Sorour warns investors, however, against trying to time the market or investing heavily when the rand starts devaluing. “If, according to the investor’s investment objectives, they need to diversify to offshore markets, they must take action to diversify. Trying to time when the rand is at the right level or when markets appear cheap will only lead to delay and regret.
For instance at the moment, the rand has strengthened against all major currencies, since its low on 6 September 2018; by 14.0% to the USD, 12.9% to sterling and 15.4% to the euro, at its high in the beginning of February 2019. The rand then fell sharply but has clawed back some gains to end at 8.0% to the USD, 8.7% to the GBP and 11.2% to the euro as of 15 February 2019. This gives investors insight into the futility of trying to time the currency, and while doing that, missing out on potential market upsides.
For investors who have never had offshore exposure before, Sorour says that the options available to them depend on their particular situation. “For instance, are they still carrying debt? Are their tax affairs up to date and do they have enough capital to take money directly offshore?”

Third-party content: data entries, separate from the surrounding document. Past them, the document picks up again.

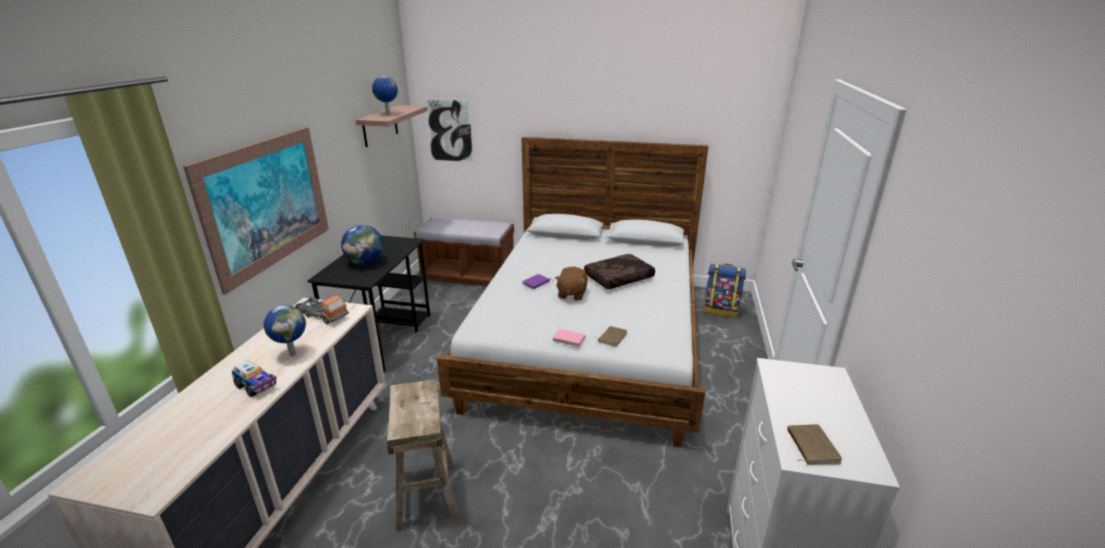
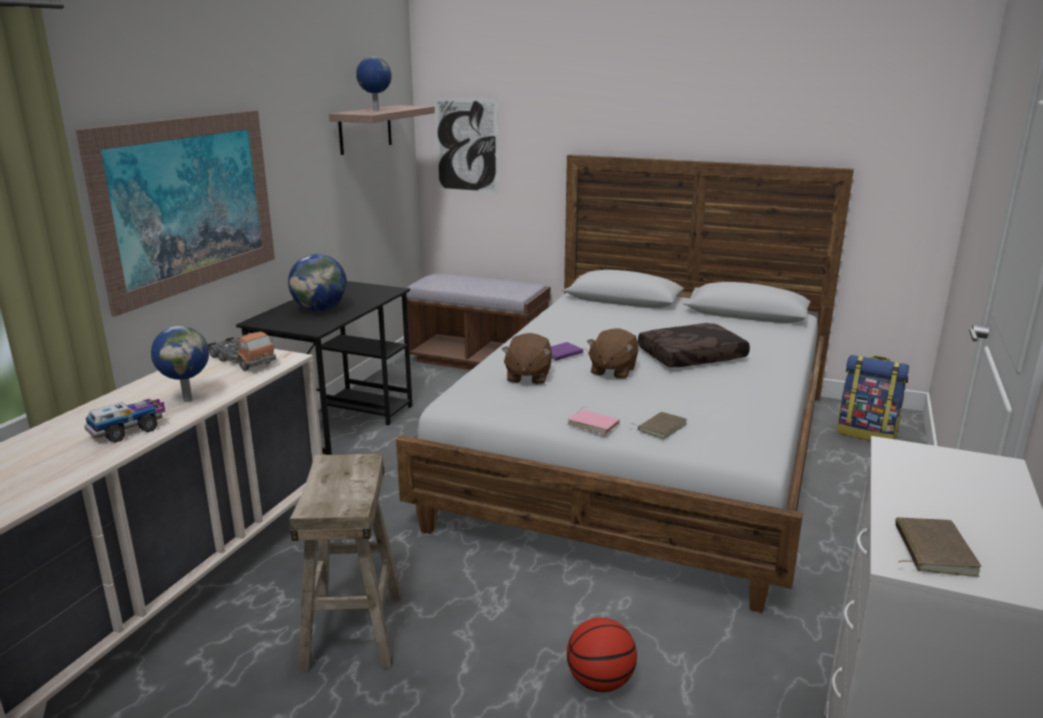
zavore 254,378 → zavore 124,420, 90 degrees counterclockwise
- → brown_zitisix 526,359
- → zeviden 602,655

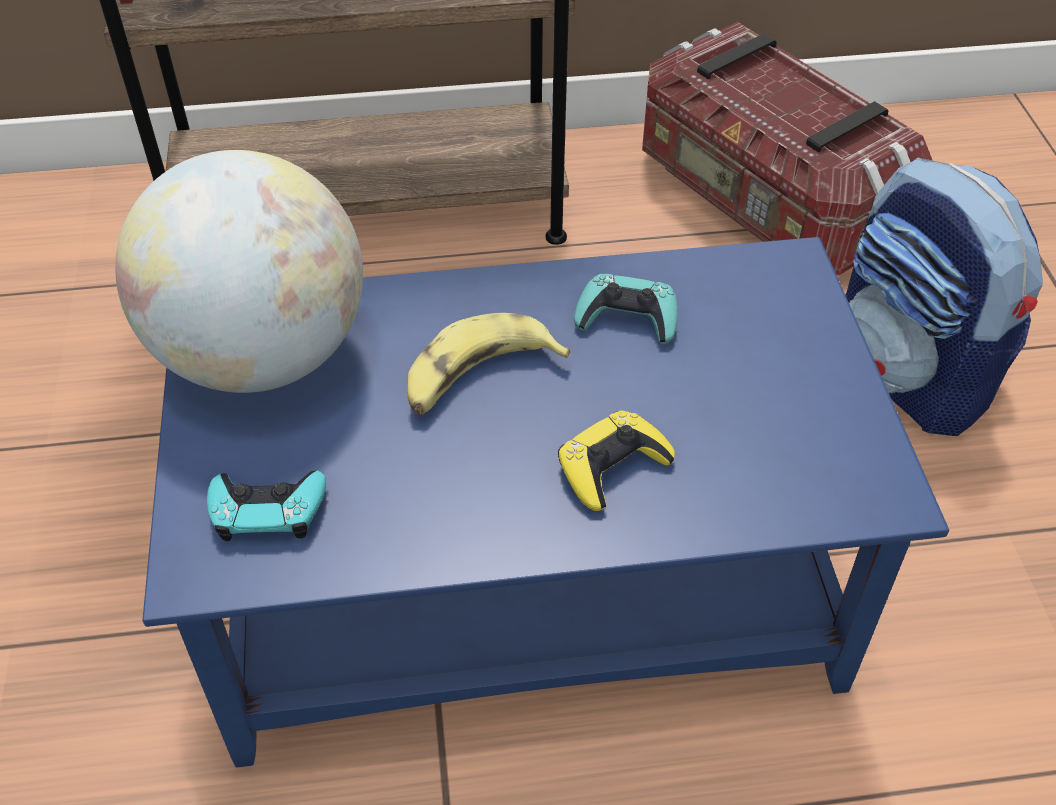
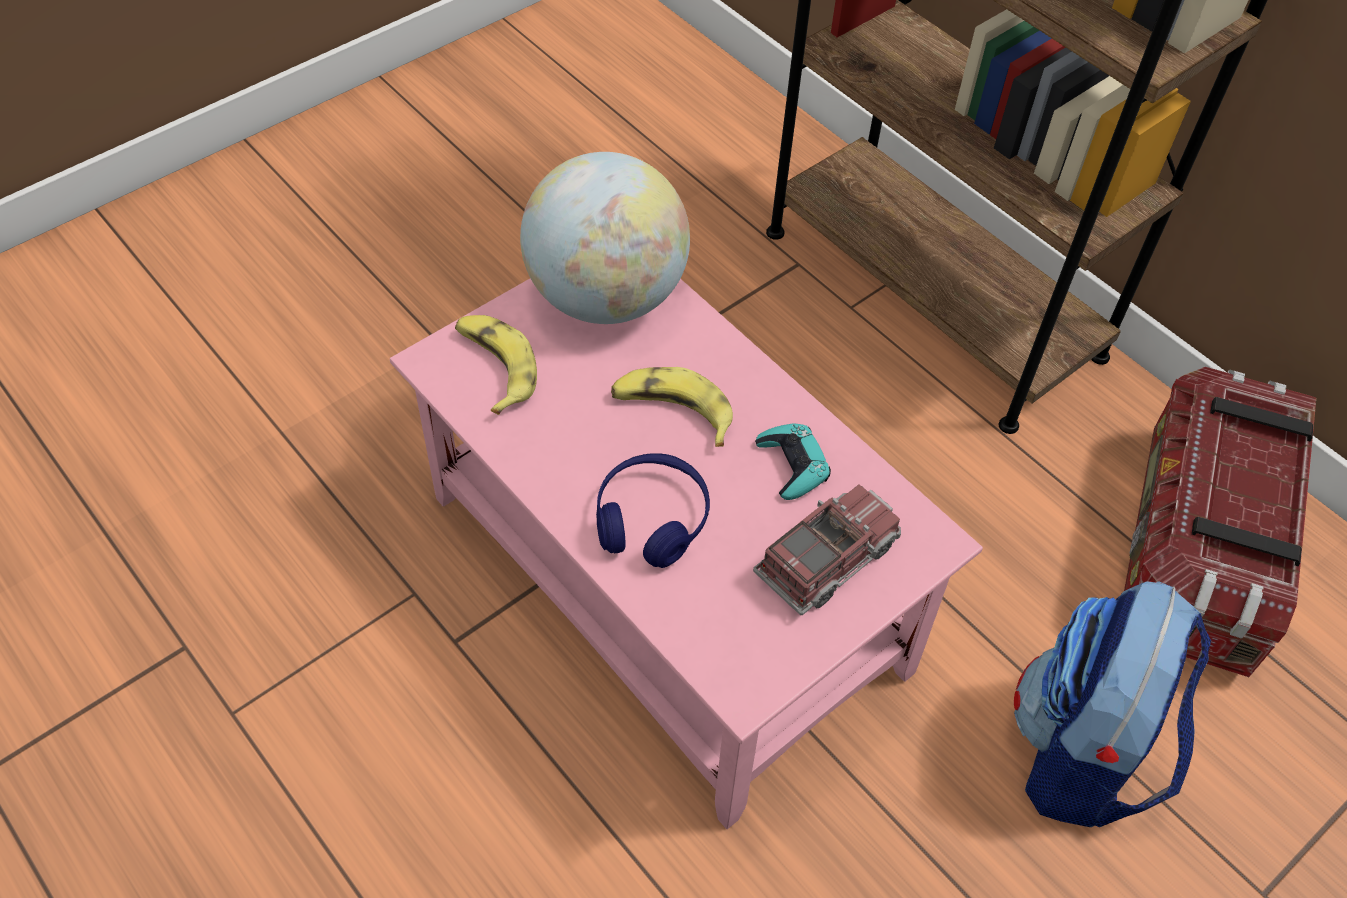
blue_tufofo 545,502 → pink_tufofo 686,553
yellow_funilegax 616,460 → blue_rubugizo 653,510
turquoise_funilegax 266,505 → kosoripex 496,365
- → zavore 827,549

If the situation allows for it, Sorour says that up to R1 million per year can be directly invested into an offshore foreign-currency fund without the need for tax clearance. “Investors can apply to SARS and the SARB to invest more, in other words, their R10 million foreign investment allowance per person per annum, but this will not be successful if their tax affairs are not 100% in order. When all requirements have been met, investments can be made in the foreign currency that the client has selected and invested in whichever jurisdiction is preferred.”
“Importantly, from that time on, investors need to value the investment in the currency in which they have invested. If they’ve chosen US dollars, then growth needs to be measured in US dollars,” he adds. However rand devaluation can be an additional bonus.
The second option he mentions is to obtain offshore exposure through a randdenominated offshore unit trust or fund. “This requires no special clearance from either SARS or the SARB and the premiums are lower and many funds cater for monthly contributions. However, investments will pay out in South African rand and will only be made available here in South Africa.”
Ultimately, when looking at offshore opportunities, investors, together with their financial advisers, need to access markets with real growth potential. “In the current international investment environment, interest rates remain low and traditional developed markets look like fair value. The Dow Jones hit a record high, reaching 26,743 points on 21 September 2018 off its low of 6,626.93 in March 2009 during the Recession, and as at 15 February 2019 it’s at 25,757, once again representing fair value.”
Sorour urges investors eager to explore their offshore options to consider more than just returns. “In addition to potential returns, the various investment structures available also need to be considered, as well as tax implications and estate planning consequences. All of these factors can impact the ultimate success of an investment.